Tintin received mixed to good reviews, but many Spielberg films, including the last installment of Indiana Jones, have done robust business worldwide despite lukewarm or indifferent reviews.
'Herge's resourceful young Belgian reporter comes to the big screen in a film . (with) the expensive, rather tiresome digital process that exists in a no-man's-land between live action and animation,' wrote the British daily The Guardian. 'It starts well in a charming 1930s Brussels before Tintin (Jamie Bell) goes in pursuit of three hidden manuscripts that will lead him to ancient treasures It resembles a conflation of Raiders of the Lost Ark and Pirates of the Caribbean with John Williams's music always on the point of bursting into the Indiana Jones triumphal march.'
The final verdict? ' It's fairly enjoyable, rather bland, less fun dramatically and graphically than the Herge comics,' wrote The Guardian.

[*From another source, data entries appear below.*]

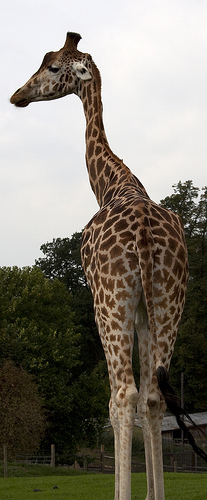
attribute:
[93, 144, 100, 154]
spot — brown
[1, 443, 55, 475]
poles — wooden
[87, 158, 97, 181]
spot — brown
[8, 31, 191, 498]
giraffe — tall, yellow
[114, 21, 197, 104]
sky — blue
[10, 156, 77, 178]
cloud — white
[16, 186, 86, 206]
cloud — white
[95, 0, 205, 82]
cloud — white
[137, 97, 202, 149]
cloud — white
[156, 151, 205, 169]
cloud — white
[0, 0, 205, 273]
sky — blue, clear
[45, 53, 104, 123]
giraffe — yellow, tall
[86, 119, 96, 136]
spot — brown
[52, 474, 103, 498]
grass — green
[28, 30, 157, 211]
giraffe — yellow, tall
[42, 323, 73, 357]
leaves — green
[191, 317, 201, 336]
leaves — green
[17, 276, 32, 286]
leaves — green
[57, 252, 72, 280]
leaves — green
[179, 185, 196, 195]
leaves — green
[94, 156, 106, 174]
spot — brown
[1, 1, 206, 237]
sky — blue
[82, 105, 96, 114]
spot — brown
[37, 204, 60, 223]
sky — blue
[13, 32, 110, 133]
giraffe — tall, yellow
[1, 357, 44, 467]
tree — smaller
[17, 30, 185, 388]
giraffe — tall, yellow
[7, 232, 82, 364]
tree — large, tall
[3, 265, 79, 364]
leaves — green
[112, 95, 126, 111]
clouds — white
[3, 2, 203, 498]
giraffe — yellow, tall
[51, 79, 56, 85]
spot — brown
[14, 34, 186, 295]
giraffe — tall, yellow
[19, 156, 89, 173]
cloud — white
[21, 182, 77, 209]
cloud — white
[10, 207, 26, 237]
cloud — white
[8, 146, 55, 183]
cloud — white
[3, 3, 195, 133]
sky — blue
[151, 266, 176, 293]
spot — brown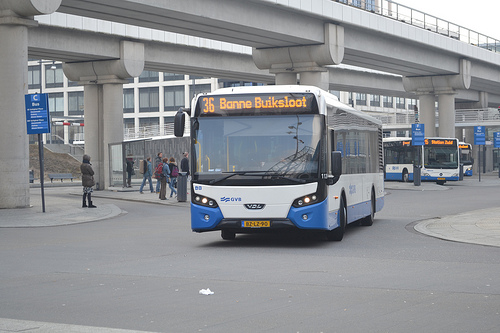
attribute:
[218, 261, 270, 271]
bird — black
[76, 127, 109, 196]
bird — black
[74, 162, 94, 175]
jacket — black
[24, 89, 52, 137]
sign — blue, white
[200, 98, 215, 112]
number — orange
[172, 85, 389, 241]
bus — blue, black, white, parked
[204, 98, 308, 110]
print — orange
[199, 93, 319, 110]
background — black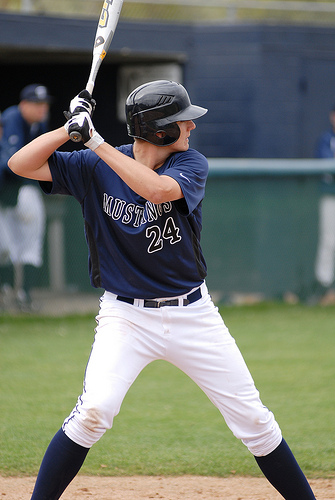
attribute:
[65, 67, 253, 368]
boy — batting, playing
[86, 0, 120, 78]
bat — silver, grey, black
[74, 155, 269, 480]
uniform — blue, white, stained, nike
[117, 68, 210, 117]
helmet — black, shinning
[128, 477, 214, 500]
ground — brown, sandy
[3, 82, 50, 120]
man — far, close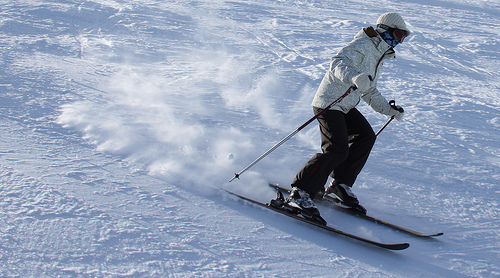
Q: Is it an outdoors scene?
A: Yes, it is outdoors.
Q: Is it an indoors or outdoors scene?
A: It is outdoors.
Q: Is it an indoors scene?
A: No, it is outdoors.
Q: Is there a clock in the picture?
A: No, there are no clocks.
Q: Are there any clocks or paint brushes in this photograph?
A: No, there are no clocks or paint brushes.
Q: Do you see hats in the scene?
A: Yes, there is a hat.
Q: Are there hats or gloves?
A: Yes, there is a hat.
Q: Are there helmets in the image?
A: No, there are no helmets.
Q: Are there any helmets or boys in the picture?
A: No, there are no helmets or boys.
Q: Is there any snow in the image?
A: Yes, there is snow.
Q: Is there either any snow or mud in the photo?
A: Yes, there is snow.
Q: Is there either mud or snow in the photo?
A: Yes, there is snow.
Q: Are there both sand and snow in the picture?
A: No, there is snow but no sand.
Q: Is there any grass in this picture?
A: No, there is no grass.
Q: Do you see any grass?
A: No, there is no grass.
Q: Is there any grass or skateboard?
A: No, there are no grass or skateboards.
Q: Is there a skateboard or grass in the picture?
A: No, there are no grass or skateboards.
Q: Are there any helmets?
A: No, there are no helmets.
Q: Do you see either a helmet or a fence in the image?
A: No, there are no helmets or fences.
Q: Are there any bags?
A: No, there are no bags.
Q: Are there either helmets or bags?
A: No, there are no bags or helmets.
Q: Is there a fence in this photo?
A: No, there are no fences.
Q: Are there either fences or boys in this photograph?
A: No, there are no fences or boys.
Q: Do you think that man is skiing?
A: Yes, the man is skiing.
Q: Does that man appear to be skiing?
A: Yes, the man is skiing.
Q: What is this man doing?
A: The man is skiing.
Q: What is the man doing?
A: The man is skiing.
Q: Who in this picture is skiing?
A: The man is skiing.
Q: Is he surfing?
A: No, the man is skiing.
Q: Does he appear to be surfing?
A: No, the man is skiing.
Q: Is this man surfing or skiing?
A: The man is skiing.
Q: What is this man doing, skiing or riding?
A: The man is skiing.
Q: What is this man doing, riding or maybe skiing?
A: The man is skiing.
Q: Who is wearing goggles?
A: The man is wearing goggles.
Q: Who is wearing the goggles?
A: The man is wearing goggles.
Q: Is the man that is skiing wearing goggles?
A: Yes, the man is wearing goggles.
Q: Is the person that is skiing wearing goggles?
A: Yes, the man is wearing goggles.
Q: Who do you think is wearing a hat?
A: The man is wearing a hat.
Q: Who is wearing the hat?
A: The man is wearing a hat.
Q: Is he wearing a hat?
A: Yes, the man is wearing a hat.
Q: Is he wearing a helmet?
A: No, the man is wearing a hat.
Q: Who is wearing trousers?
A: The man is wearing trousers.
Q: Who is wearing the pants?
A: The man is wearing trousers.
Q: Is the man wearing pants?
A: Yes, the man is wearing pants.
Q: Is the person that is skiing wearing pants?
A: Yes, the man is wearing pants.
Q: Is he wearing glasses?
A: No, the man is wearing pants.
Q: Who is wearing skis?
A: The man is wearing skis.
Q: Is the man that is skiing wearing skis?
A: Yes, the man is wearing skis.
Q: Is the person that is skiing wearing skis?
A: Yes, the man is wearing skis.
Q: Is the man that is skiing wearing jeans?
A: No, the man is wearing skis.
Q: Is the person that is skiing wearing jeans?
A: No, the man is wearing skis.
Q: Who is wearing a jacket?
A: The man is wearing a jacket.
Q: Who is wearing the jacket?
A: The man is wearing a jacket.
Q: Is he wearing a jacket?
A: Yes, the man is wearing a jacket.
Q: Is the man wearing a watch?
A: No, the man is wearing a jacket.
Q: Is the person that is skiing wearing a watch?
A: No, the man is wearing a jacket.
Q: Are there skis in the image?
A: Yes, there are skis.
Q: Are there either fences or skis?
A: Yes, there are skis.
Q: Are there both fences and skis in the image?
A: No, there are skis but no fences.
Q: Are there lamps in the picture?
A: No, there are no lamps.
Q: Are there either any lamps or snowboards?
A: No, there are no lamps or snowboards.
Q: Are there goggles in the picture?
A: Yes, there are goggles.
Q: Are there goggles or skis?
A: Yes, there are goggles.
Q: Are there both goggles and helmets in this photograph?
A: No, there are goggles but no helmets.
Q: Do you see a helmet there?
A: No, there are no helmets.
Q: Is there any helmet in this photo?
A: No, there are no helmets.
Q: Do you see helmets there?
A: No, there are no helmets.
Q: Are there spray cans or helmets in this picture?
A: No, there are no helmets or spray cans.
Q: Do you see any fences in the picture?
A: No, there are no fences.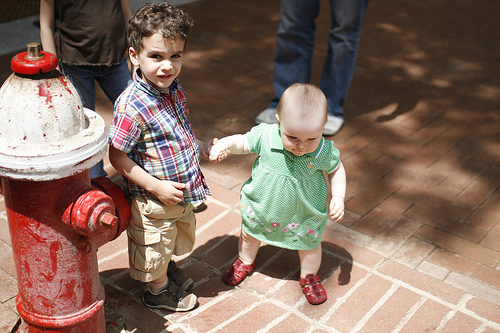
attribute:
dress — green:
[245, 127, 322, 242]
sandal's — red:
[219, 257, 328, 304]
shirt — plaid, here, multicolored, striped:
[107, 74, 213, 207]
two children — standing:
[105, 0, 348, 314]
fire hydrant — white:
[0, 39, 136, 332]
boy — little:
[104, 2, 212, 317]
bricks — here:
[346, 183, 499, 324]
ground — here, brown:
[19, 27, 491, 325]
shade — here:
[206, 6, 500, 120]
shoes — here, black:
[133, 261, 203, 314]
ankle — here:
[139, 282, 166, 312]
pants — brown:
[123, 195, 204, 276]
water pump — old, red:
[14, 32, 125, 328]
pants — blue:
[265, 0, 376, 109]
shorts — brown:
[124, 187, 199, 281]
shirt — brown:
[52, 0, 134, 68]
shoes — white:
[259, 108, 340, 136]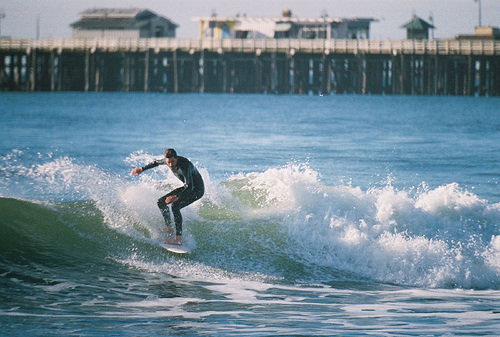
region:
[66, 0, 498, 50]
buildings on the boardwalk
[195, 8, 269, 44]
a yellow building on boardwalk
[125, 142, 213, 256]
man in wet suit surfing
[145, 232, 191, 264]
a white surfboard crashing waves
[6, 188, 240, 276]
a great wave the surfer is riding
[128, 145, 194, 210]
dark haired man surfing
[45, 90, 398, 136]
light blue clean ocean water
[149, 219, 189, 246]
the surfers bare feet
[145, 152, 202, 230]
wet suit the surfer is wearing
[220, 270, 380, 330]
foam in the water from the waves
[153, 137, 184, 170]
head of a person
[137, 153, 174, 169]
arm of a person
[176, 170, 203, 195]
arm of a person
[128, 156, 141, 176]
hand of a person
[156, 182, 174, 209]
hand of a person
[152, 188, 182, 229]
leg of a person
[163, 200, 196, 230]
leg of a person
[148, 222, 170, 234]
feet of a person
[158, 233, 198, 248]
feet of a person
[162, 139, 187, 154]
hair of a person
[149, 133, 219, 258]
Man surfing on the water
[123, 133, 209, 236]
man wearing a black wet suit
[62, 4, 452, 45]
Houses near the pier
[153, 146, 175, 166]
man with brown hair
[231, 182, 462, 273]
waves crashing in the water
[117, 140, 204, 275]
man on a white surfboard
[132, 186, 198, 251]
man on a white surfboard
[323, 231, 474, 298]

The studios decided to launch the Peter Jackson-produced film so far ahead of its US debut on December 21 in part to boost ticket sales in Europe, where the 82-year-old Belgian comic book series is a beloved part of the cultural history. If the film is successful abroad, the studios will use that success to create a strong buzz for the film in America and Canada, as well as Central and South America. Its distributor also said in a statement that the film was given a big break in Europe many weeks before its arrival in America because of several days of school holidays in many countries.
Though Puss in Boots was the number one film of the week in North America, its weekend gross of $34 million was certainly disappointing. The film could have made 10 per cent more, trade analysts believe, had it not been for the blizzard which severely disrupted life in America's northeastern states. Even then, the film is doing well abroad.

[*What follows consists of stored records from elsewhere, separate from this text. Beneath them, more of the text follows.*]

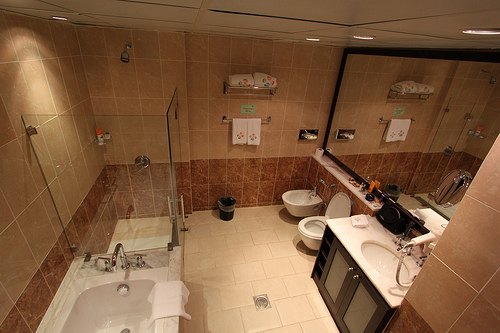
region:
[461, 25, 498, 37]
A light in the ceiling.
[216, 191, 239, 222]
A black garbage can.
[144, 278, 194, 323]
A towel on the tub.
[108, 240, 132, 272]
A faucet on the tub.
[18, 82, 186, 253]
A clear walk in shower.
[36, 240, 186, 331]
A white marble tub.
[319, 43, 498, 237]
A long bathroom mirror.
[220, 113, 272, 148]
Towels hanging on the wall.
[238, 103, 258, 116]
A sign on the wall.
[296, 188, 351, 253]
A toilet with the seat up.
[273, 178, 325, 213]
badet in the corner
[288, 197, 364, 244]
toilet next to badet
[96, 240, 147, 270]
valves on the bathtub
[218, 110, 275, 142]
towel rack on the wall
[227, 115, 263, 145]
towels on the rack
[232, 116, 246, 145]
towel on the rack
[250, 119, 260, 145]
towell on the rack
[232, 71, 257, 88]
towel on the shelf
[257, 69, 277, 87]
towel on the shelf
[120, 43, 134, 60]
shower head on the wall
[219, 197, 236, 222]
The black trash can.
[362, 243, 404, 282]
The basin of the sink.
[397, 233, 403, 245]
The left knob on the sink.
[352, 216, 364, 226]
The small wash cloth on the sink counter.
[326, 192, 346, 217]
The lid of the toilet.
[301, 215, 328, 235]
The seat of the toilet.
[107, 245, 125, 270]
The faucet of the tub.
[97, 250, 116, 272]
The left knob to turn the bath water on.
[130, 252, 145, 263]
The right knob to turn the bath water on.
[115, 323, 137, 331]
The drain hole in the tub.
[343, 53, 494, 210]
huge mirror is on the wall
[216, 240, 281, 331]
the floor has white tiles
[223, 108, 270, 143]
towels are white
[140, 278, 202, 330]
the towel is on the bathtub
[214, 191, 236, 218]
the trush can is black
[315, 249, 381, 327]
the cabinet doors are closed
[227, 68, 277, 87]
towels are on the rack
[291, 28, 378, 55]
the light is on the ceiling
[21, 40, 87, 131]
light reflection is on the wall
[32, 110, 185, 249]
the shower doors are made of glass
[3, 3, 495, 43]
recessed lights in ceiling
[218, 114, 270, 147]
two towels in racks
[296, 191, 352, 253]
toilet with open cover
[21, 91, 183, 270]
glass wall of shower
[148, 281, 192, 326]
towel on edge of tub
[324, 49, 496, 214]
reflection in bathroom mirror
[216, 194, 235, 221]
plastic bag in can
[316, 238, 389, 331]
two doors of vanity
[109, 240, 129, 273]
curved faucet over tub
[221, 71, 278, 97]
two rolled towels on shelf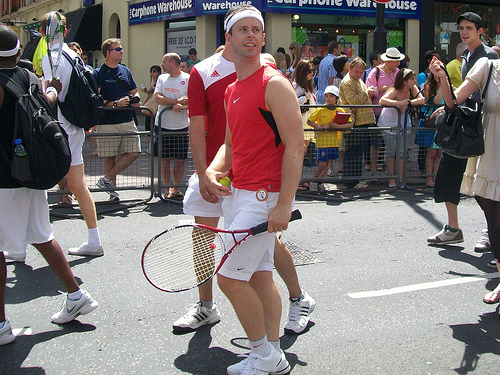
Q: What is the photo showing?
A: It is showing a street.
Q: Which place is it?
A: It is a street.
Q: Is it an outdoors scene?
A: Yes, it is outdoors.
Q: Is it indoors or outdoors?
A: It is outdoors.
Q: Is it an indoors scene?
A: No, it is outdoors.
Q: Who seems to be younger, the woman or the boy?
A: The boy is younger than the woman.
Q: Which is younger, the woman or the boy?
A: The boy is younger than the woman.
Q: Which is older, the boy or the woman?
A: The woman is older than the boy.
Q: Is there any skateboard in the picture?
A: No, there are no skateboards.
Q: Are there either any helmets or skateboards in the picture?
A: No, there are no skateboards or helmets.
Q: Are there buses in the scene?
A: No, there are no buses.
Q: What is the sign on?
A: The sign is on the building.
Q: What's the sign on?
A: The sign is on the building.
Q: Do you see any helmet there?
A: No, there are no helmets.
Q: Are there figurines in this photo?
A: No, there are no figurines.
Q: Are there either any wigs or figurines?
A: No, there are no figurines or wigs.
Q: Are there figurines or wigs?
A: No, there are no figurines or wigs.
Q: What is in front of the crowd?
A: The barrier is in front of the crowd.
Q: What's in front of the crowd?
A: The barrier is in front of the crowd.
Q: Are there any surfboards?
A: No, there are no surfboards.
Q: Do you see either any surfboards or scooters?
A: No, there are no surfboards or scooters.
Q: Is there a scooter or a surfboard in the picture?
A: No, there are no surfboards or scooters.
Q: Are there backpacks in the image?
A: Yes, there is a backpack.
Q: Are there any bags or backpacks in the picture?
A: Yes, there is a backpack.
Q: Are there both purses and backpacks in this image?
A: Yes, there are both a backpack and a purse.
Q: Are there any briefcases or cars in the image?
A: No, there are no cars or briefcases.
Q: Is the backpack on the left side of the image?
A: Yes, the backpack is on the left of the image.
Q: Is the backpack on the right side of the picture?
A: No, the backpack is on the left of the image.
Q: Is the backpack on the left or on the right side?
A: The backpack is on the left of the image.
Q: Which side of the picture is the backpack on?
A: The backpack is on the left of the image.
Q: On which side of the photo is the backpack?
A: The backpack is on the left of the image.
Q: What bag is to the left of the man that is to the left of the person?
A: The bag is a backpack.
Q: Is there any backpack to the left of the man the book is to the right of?
A: Yes, there is a backpack to the left of the man.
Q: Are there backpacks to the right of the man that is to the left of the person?
A: No, the backpack is to the left of the man.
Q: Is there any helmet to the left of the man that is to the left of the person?
A: No, there is a backpack to the left of the man.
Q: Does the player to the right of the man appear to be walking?
A: Yes, the player is walking.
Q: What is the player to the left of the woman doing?
A: The player is walking.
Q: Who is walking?
A: The player is walking.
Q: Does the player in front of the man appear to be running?
A: No, the player is walking.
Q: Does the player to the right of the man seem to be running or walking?
A: The player is walking.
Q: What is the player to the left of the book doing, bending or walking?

According to the trade publication The Hollywood Reporter, it set records for an animation title in Russia ($15 million from 700 locations).
Family friendly films such as Smurfs and Cars 2 have more than doubled domestic box office receipts abroad. With a $17 million gross in Russia and a handful of small territories such as the Philippines, Puss was the weekend's number two title overall outside North America.